We topped a spinach salad with the butternut pieces above, but at the moment my favorite bite-sized butternut recipe is this roasted butternut squash with paprika and turmeric. YUM.
Roast a whole butternut squash in the oven
If you’re not up for peeling, cubing, or even slicing a butternut squash, this is the method for you.
1. Pierce your butternut squash with a large knife in 3-5 spots (depending on the size).
2. Place on a baking tray lined with parchment paper and pop into an oven preheated to 375 F.
3. Rotate the squash every 20 minutes or so to achieve a more even cook and avoid burning the bottom.
4. The first time we tried this method, we took our butternut out at 65 minutes, thinking it was ready. While cooked through, it wasn’t as soft as I would like. I recommend setting your timer for 1 hour for a smaller squash and adding 5-minute increments as necessary. You may need up to 90 minutes for a larger squash.
5. Allow the cooked squash to cool enough to handle and slice in half. Scoop out the seeds. Remove flesh and use in recipe of choice.
I added the butternut above to a food processor and used the mash/puree to top my favorite winter squash shepherd’s pie recipe (which I make with several modifications for my food allergies + intolerances).
- 1 butternut squash
- 2-3 teaspoons of liquid/melted cooking fat (I use olive oil)
- Preheat oven to 375 F.
- Grab your butternut squash, knife, and cutting board of choice.
- Place the butternut squash on the cutting board length wise and slice the top and bottom off (about ¼ to ½ inch, just enough to remove the stalk).
- Stand the butternut squash vertically with the larger, bulbous end on the cutting board. Slice the butternut squash in half lengthwise.
- Scoop out the seeds (like you would with a carving pumpkin for Halloween).
- Brush both halves lightly with olive oil (or cooking fat of choice) and lay face down on a baking tray lined with parchment paper.

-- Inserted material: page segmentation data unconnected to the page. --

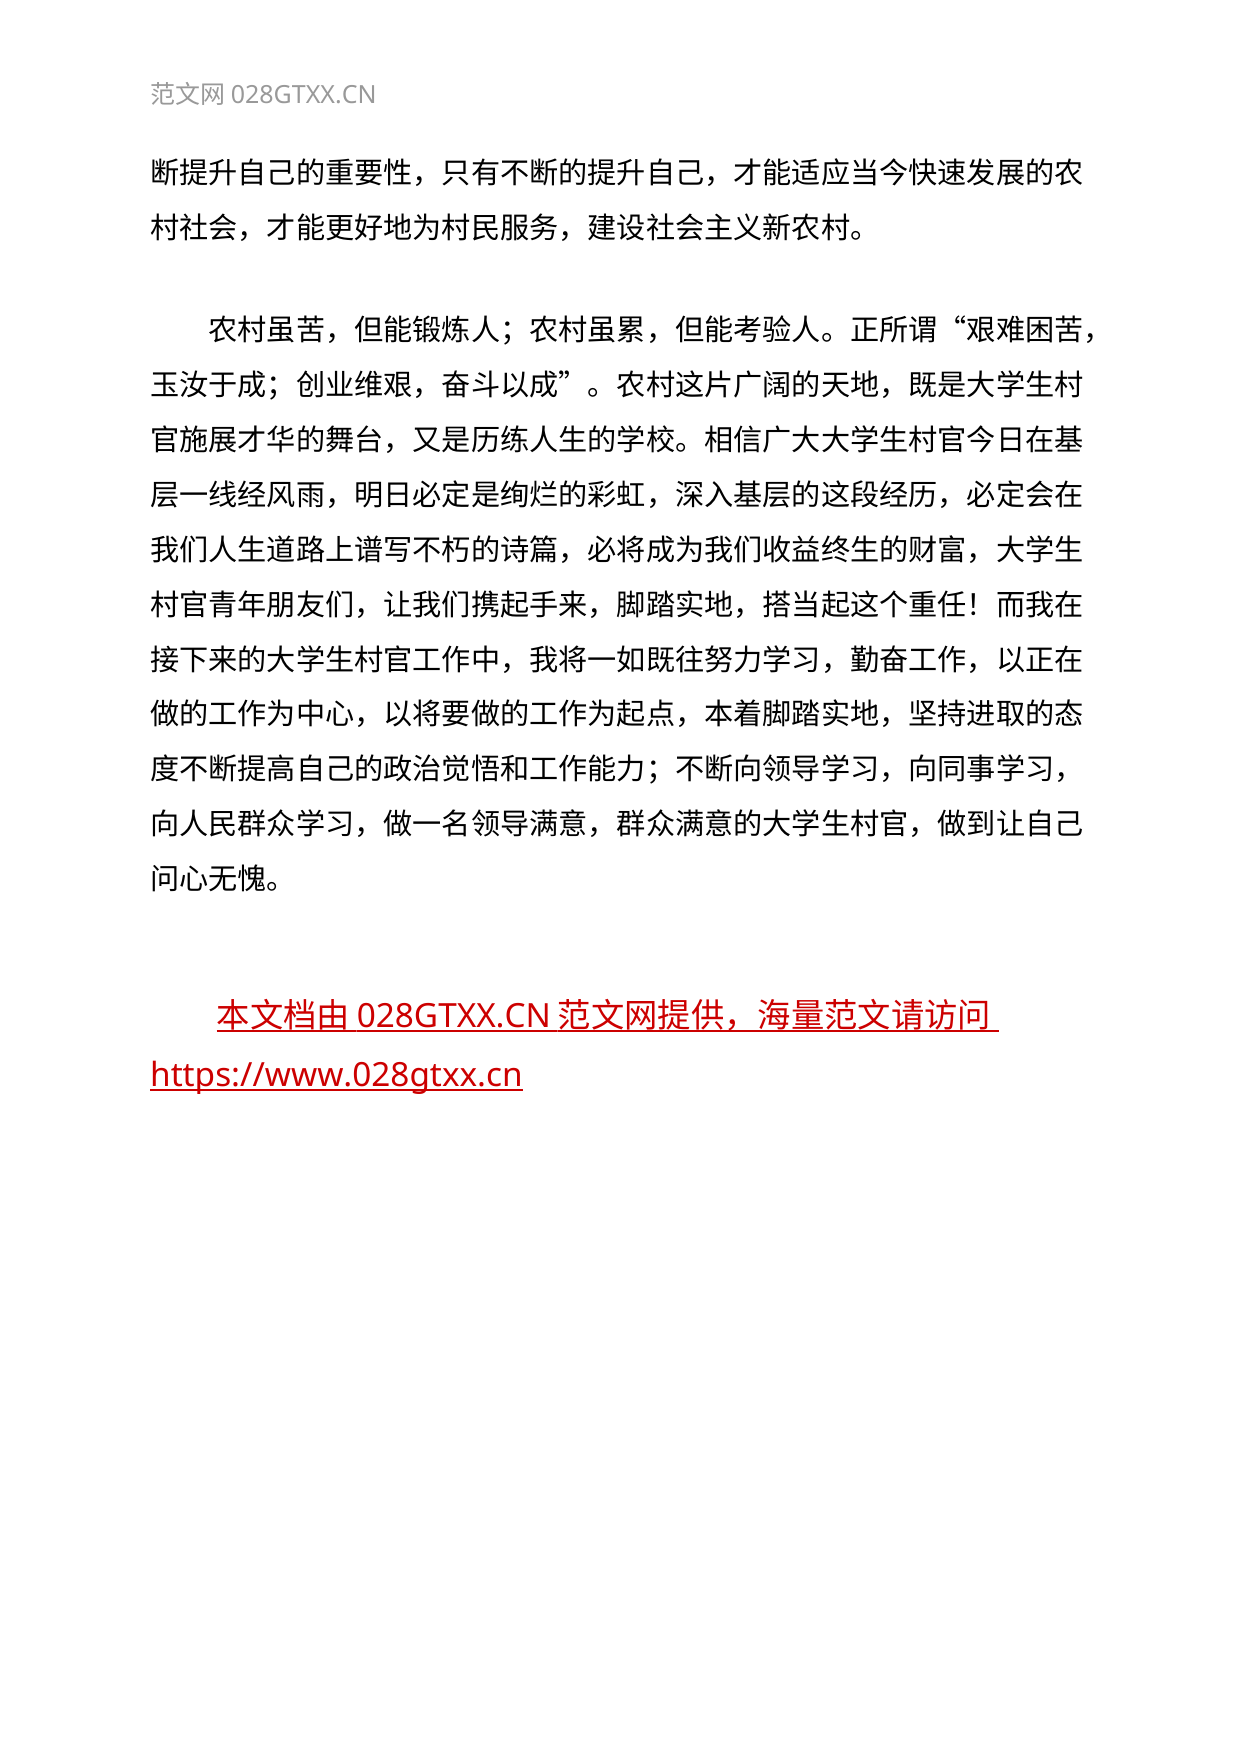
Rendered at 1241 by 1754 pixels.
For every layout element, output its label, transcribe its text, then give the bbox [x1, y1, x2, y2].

text 本文档由028GTXX.CN范文网提供，海量范文请访问 https://www.028gtxx.cn [150, 989, 1090, 1096]
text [150, 150, 1090, 247]
text 农村虽苦，但能锻炼人；农村虽累，但能考验人。正所谓“艰难困苦，玉汝于成；创业维艰，奋斗以成”。农村这片广阔的天地，既是大学生村官施展才华的舞台，又是历练人生的学校。相信广大大学生村官今日在基层一线经风雨，明日必定是绚烂的彩虹，深入基层的这段经历，必定会在我们人生道路上谱写不朽的诗篇，必将成为我们收益终生的财富，大学生村官青年朋友们，让我们携起手来，脚踏实地，搭当起这个重任！而我在接下来的大学生村官工作中，我将一如既往努力学习，勤奋工作，以正在做的工作为中心，以将要做的工作为起点，本着脚踏实地，坚持进取的态度不断提高自己的政治觉悟和工作能力；不断向领导学习，向同事学习，向人民群众学习，做一名领导满意，群众满意的大学生村官，做到让自己问心无愧。 [150, 307, 1090, 898]
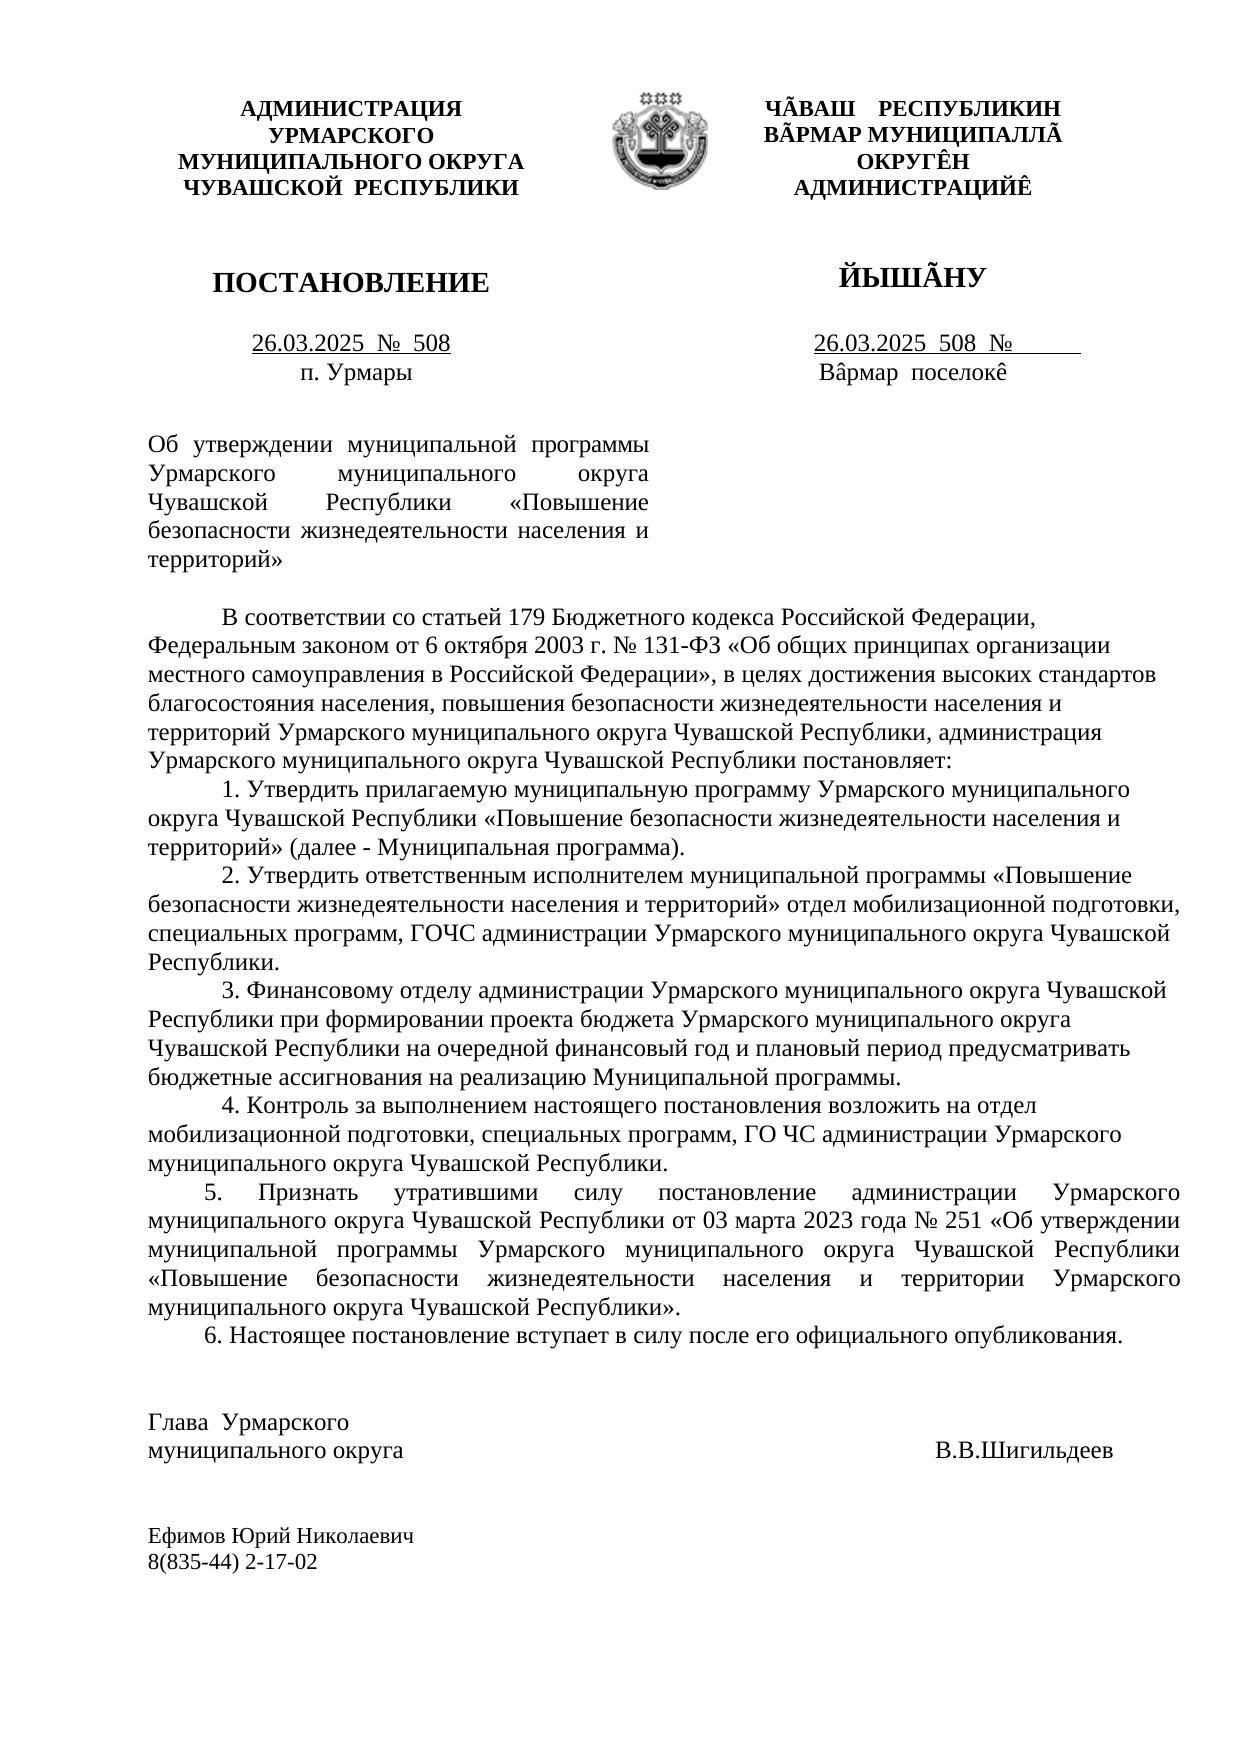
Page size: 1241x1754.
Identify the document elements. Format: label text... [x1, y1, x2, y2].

text В соответствии со статьей 179 Бюджетного кодекса Российской Федерации, Федеральным законом от 6 октября 2003 г. № 131-ФЗ «Об общих принципах организации местного самоуправления в Российской Федерации», в целях достижения высоких стандартов благосостояния населения, повышения безопасности жизнедеятельности населения и территорий Урмарского муниципального округа Чувашской Республики, администрация Урмарского муниципального округа Чувашской Республики постановляет: [148, 602, 1181, 774]
text Глава Урмарского [148, 1407, 1181, 1435]
text 4. Контроль за выполнением настоящего постановления возложить на отдел мобилизационной подготовки, специальных программ, ГО ЧС администрации Урмарского муниципального округа Чувашской Республики. [148, 1090, 1181, 1177]
text 2. Утвердить ответственным исполнителем муниципальной программы «Повышение безопасности жизнедеятельности населения и территорий» отдел мобилизационной подготовки, специальных программ, ГОЧС администрации Урмарского муниципального округа Чувашской Республики. [148, 860, 1181, 975]
text муниципального округа В.В.Шигильдеев [148, 1435, 1181, 1464]
text 3. Финансовому отделу администрации Урмарского муниципального округа Чувашской Республики при формировании проекта бюджета Урмарского муниципального округа Чувашской Республики на очередной финансовый год и плановый период предусматривать бюджетные ассигнования на реализацию Муниципальной программы. [148, 975, 1181, 1090]
text 5. Признать утратившими силу постановление администрации Урмарского муниципального округа Чувашской Республики от 03 марта 2023 года № 251 «Об утверждении муниципальной программы Урмарского муниципального округа Чувашской Республики «Повышение безопасности жизнедеятельности населения и территории Урмарского муниципального округа Чувашской Республики». [148, 1177, 1181, 1320]
text 6. Настоящее постановление вступает в силу после его официального опубликования. [148, 1320, 1181, 1349]
text Ефимов Юрий Николаевич [148, 1522, 1181, 1548]
subtitle Об утверждении муниципальной программы Урмарского муниципального округа Чувашской Республики «Повышение безопасности жизнедеятельности населения и территорий» [148, 429, 649, 573]
text 8(835-44) 2-17-02 [148, 1548, 1181, 1574]
text 1. Утвердить прилагаемую муниципальную программу Урмарского муниципального округа Чувашской Республики «Повышение безопасности жизнедеятельности населения и территорий» (далее - Муниципальная программа). [148, 774, 1181, 860]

- Place tray into pre-heated oven. Cook time will vary based on the size of your squash. For a medium-size squash, I recommend setting the timer for 40-45 minutes. Then, check the squash and add on 5-minute increments as necessary. Your squash is done when you can easily pierce it through with a knife.
- Remove from oven when done and allow the squash to rest until it's cool enough to handle.
- Scoop out flesh and enjoy in your recipe of choice.
If you’ve never cooked a butternut squash, I hope you’ll use one of the methods above and roast one soon! If you’re a fellow butternut squash fan, what’s your favorite method? Any recipes you absolutely LOVE?